What is needed = Report the tally of lines in the material below that have the string "boxes", with no other output.

Input data =
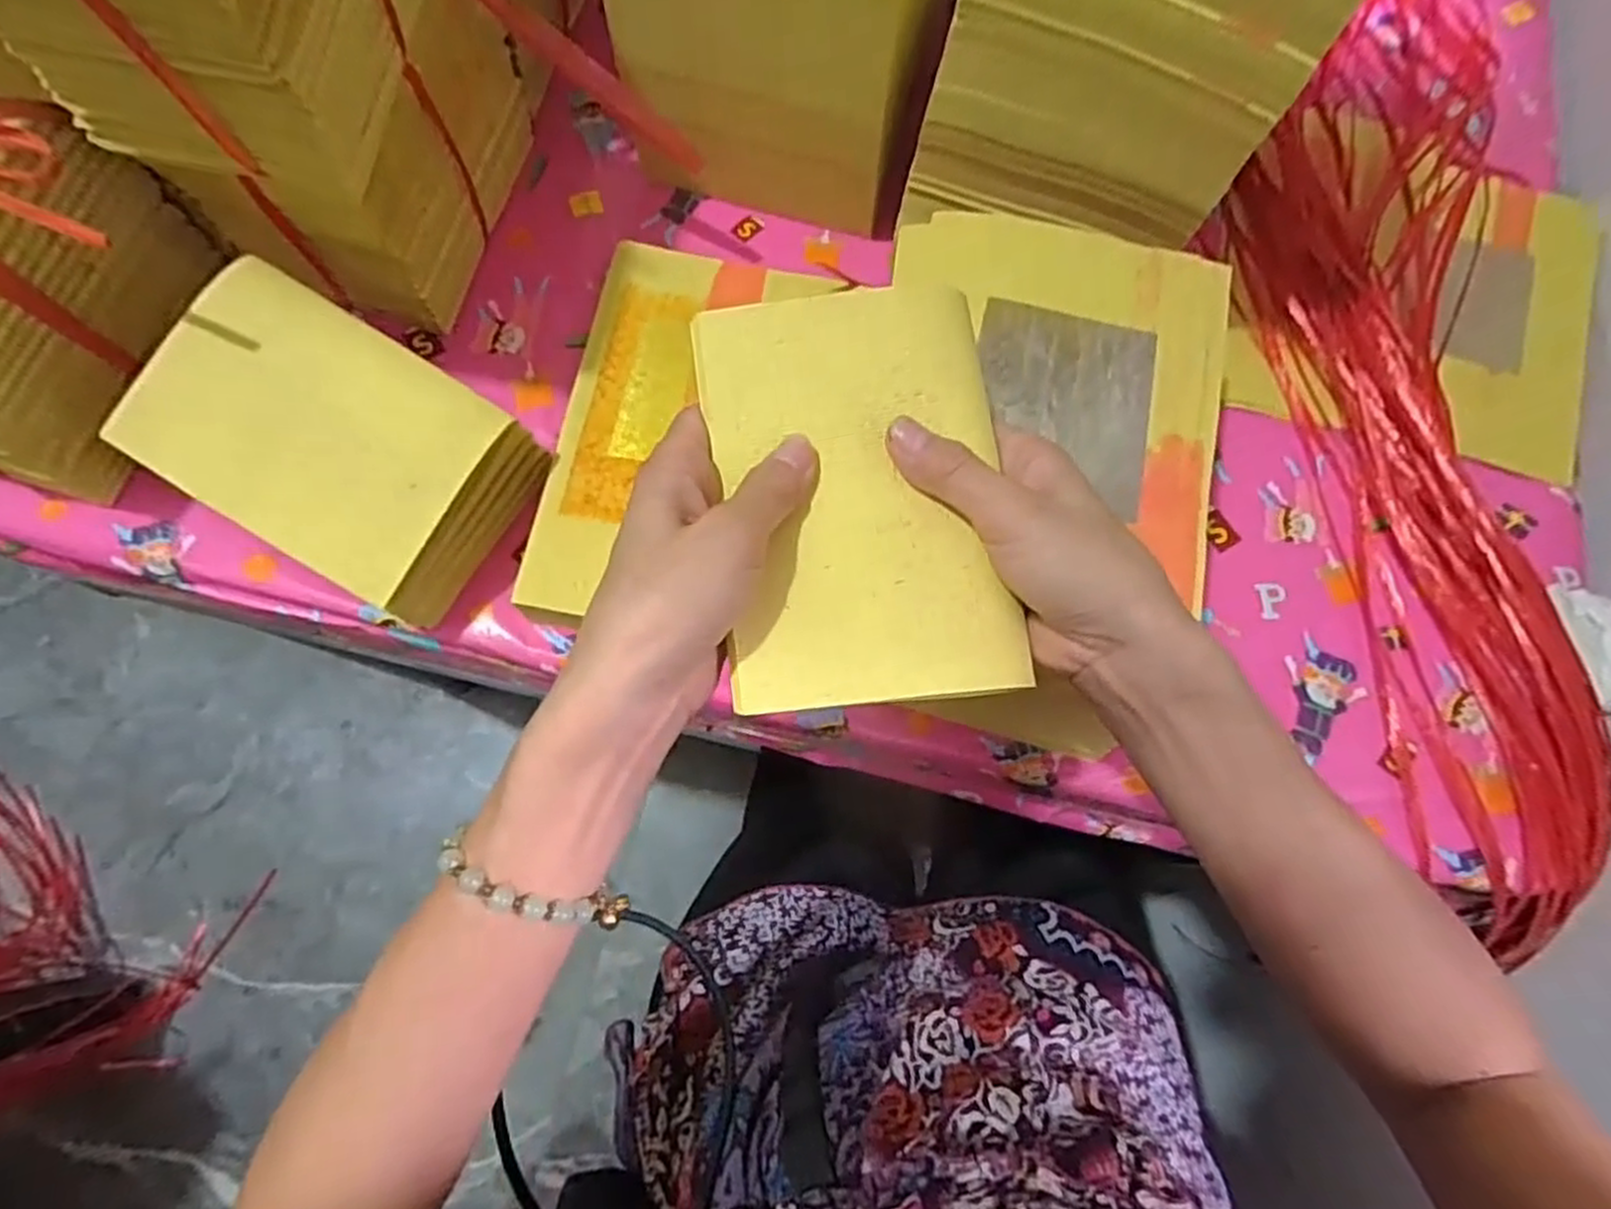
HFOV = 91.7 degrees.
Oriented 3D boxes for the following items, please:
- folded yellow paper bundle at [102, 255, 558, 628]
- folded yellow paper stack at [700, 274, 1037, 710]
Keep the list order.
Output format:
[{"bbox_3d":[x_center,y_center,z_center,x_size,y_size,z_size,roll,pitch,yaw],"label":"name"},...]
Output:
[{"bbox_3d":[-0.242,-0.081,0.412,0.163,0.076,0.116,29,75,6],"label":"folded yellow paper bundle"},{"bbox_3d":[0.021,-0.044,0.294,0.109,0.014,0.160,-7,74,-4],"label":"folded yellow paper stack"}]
==
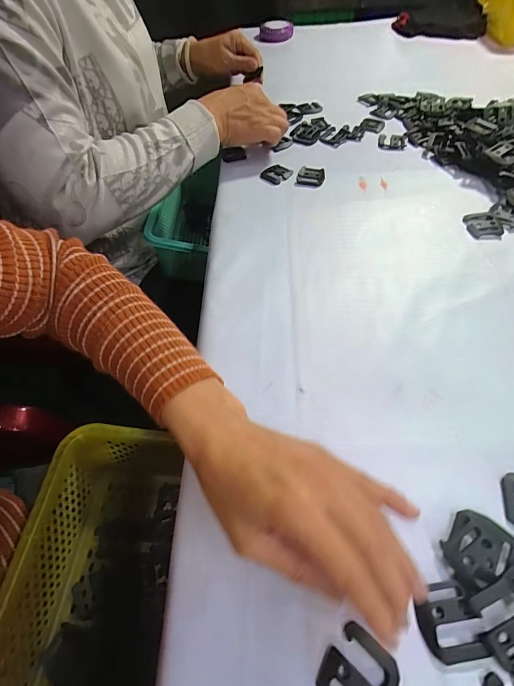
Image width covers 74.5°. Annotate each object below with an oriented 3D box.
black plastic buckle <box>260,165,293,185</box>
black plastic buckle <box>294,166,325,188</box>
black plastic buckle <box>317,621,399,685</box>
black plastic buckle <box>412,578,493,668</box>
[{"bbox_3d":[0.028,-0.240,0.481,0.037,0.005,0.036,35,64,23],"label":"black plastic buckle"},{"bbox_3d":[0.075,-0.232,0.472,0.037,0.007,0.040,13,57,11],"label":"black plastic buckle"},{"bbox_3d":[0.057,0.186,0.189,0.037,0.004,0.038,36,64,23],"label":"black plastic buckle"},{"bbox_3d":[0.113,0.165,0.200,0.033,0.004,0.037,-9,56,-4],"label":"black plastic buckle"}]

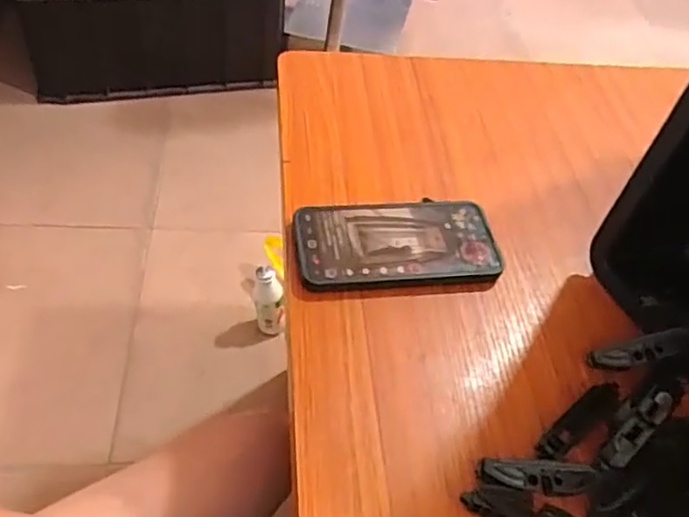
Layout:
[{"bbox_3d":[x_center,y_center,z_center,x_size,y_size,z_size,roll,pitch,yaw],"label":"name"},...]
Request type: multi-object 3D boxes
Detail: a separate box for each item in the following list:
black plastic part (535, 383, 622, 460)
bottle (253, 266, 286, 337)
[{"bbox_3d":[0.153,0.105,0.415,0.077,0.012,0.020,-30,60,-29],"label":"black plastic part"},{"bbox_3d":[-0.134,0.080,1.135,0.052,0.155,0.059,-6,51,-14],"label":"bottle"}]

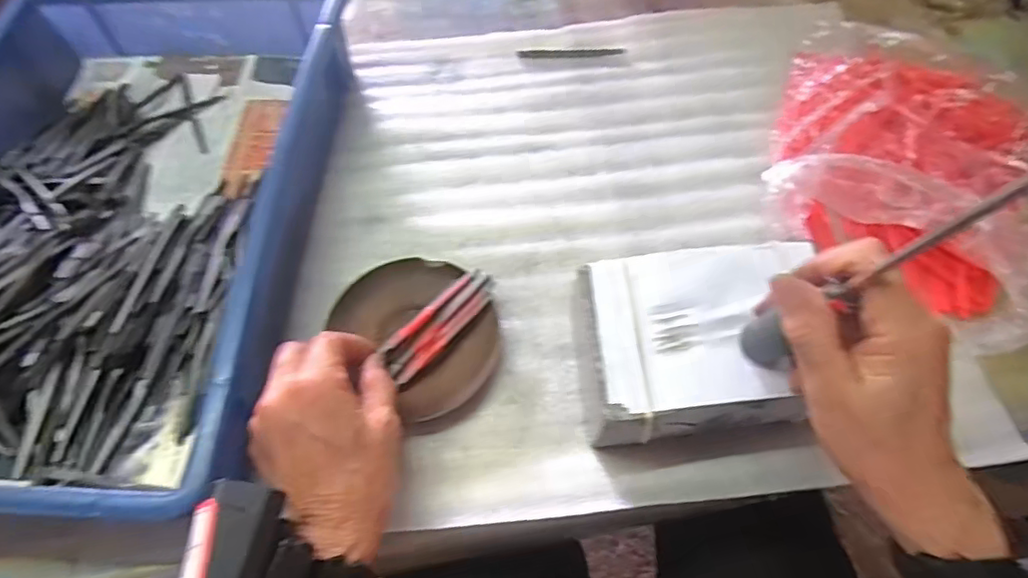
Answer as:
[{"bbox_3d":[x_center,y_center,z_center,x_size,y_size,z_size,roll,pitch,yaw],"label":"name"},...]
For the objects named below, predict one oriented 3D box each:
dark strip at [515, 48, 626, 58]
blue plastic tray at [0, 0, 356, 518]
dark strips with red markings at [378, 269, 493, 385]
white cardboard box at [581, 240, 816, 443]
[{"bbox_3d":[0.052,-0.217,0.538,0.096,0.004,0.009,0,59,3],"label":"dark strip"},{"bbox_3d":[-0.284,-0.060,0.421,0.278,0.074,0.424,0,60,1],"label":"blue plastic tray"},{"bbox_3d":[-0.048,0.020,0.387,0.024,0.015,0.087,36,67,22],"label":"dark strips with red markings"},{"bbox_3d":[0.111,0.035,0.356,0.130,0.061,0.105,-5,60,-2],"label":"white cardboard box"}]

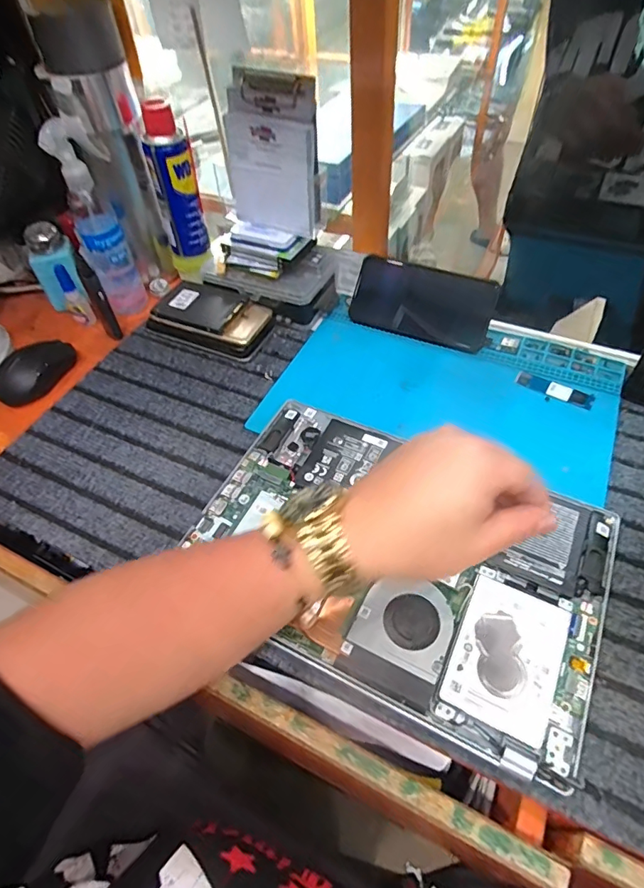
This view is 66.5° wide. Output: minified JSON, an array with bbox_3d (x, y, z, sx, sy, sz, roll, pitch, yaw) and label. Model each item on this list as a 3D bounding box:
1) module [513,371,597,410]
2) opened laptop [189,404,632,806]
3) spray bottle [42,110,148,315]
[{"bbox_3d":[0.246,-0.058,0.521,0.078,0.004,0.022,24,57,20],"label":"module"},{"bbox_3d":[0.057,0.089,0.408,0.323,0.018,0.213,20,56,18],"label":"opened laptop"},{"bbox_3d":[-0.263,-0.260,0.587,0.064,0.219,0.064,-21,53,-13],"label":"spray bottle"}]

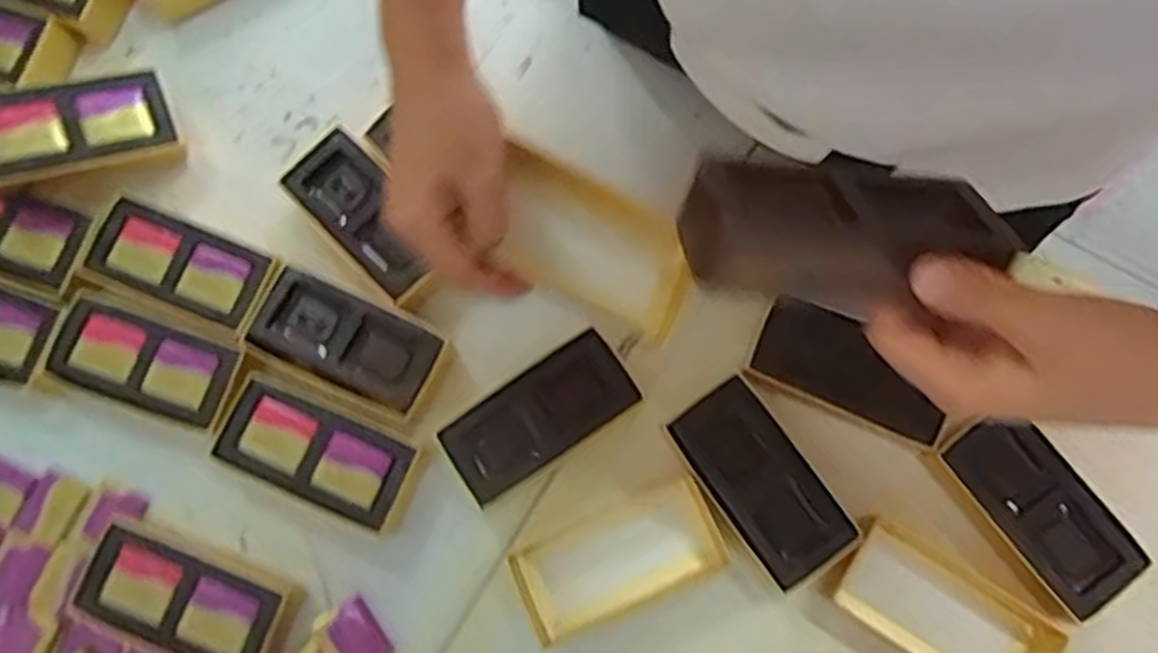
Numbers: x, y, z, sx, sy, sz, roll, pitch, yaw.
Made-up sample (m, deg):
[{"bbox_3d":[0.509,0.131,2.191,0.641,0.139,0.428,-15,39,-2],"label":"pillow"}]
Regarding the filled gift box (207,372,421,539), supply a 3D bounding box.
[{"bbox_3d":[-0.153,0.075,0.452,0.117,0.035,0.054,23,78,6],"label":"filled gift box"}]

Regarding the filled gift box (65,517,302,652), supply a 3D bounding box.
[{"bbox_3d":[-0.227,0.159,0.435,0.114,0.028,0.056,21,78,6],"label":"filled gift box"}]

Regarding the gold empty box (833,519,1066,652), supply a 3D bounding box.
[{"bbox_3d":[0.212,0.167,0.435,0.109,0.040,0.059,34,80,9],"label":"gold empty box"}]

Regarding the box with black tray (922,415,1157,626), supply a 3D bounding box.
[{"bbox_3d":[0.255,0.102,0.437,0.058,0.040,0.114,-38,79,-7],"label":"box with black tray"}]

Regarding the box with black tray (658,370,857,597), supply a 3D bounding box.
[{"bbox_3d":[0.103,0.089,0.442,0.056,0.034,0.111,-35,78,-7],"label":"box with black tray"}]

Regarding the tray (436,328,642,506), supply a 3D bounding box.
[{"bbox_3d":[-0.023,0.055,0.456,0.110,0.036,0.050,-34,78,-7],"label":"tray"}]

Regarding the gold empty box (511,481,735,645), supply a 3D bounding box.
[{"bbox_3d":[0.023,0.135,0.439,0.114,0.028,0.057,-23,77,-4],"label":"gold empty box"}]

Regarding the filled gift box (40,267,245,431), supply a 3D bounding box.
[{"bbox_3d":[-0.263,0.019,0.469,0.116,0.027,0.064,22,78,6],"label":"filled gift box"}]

Completed task = 2